Work task:
Taking the line with "Outlined on this slice (rectangle" as the first and the line with "253, 200, 299)" as the last, set down exactly every line in that range from the entries below, and no more.

Data provided:
--------------------------------------------------
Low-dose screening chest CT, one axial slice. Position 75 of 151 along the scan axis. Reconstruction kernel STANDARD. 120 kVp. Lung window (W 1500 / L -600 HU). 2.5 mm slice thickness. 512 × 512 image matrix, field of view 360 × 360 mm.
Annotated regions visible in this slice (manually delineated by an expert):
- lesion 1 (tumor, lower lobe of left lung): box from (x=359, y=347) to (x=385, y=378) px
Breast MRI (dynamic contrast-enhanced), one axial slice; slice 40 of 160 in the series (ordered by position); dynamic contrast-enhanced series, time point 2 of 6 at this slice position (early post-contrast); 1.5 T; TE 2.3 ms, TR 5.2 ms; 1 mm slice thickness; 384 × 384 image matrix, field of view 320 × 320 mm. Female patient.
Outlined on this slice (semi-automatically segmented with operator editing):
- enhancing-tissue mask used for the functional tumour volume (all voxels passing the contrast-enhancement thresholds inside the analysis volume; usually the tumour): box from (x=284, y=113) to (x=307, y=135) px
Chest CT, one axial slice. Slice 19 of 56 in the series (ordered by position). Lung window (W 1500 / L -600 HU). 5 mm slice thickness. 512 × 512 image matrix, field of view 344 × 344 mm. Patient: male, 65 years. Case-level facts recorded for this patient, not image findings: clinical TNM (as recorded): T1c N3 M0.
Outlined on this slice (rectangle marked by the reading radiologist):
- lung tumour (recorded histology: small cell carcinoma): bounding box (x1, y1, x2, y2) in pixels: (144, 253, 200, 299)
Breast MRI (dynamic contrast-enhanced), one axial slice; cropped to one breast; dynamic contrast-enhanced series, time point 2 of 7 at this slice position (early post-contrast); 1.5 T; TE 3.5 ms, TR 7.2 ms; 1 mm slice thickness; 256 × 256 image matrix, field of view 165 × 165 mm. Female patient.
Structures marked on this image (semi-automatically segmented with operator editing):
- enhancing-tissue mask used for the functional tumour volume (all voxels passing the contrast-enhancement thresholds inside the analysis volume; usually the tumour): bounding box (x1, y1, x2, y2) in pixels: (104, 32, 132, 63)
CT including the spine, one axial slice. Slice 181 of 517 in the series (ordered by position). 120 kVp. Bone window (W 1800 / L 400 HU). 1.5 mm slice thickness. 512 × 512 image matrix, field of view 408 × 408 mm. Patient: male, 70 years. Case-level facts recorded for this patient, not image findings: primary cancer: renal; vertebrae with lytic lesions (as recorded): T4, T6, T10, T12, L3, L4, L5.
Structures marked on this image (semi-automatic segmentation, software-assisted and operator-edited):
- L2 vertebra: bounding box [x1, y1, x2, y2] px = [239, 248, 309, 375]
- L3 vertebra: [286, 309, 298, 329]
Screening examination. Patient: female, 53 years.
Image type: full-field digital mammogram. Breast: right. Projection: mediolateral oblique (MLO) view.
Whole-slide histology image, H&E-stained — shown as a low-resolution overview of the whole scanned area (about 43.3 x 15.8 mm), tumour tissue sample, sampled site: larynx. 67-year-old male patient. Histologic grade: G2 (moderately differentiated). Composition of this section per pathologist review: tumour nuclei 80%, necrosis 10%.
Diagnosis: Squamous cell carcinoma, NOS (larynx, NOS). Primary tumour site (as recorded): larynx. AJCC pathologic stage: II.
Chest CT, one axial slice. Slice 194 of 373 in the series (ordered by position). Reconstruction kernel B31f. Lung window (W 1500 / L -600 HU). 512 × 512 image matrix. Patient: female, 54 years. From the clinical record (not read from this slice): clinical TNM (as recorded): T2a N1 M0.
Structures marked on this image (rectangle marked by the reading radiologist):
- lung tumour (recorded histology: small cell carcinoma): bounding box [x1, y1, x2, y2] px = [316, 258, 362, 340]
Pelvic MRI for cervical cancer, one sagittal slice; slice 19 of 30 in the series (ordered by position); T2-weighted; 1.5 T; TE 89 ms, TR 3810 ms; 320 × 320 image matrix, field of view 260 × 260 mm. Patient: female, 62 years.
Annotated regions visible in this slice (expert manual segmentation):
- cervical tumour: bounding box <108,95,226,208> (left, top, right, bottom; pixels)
--------------------------------------------------
Response area:
Outlined on this slice (rectangle marked by the reading radiologist):
- lung tumour (recorded histology: small cell carcinoma): bounding box (x1, y1, x2, y2) in pixels: (144, 253, 200, 299)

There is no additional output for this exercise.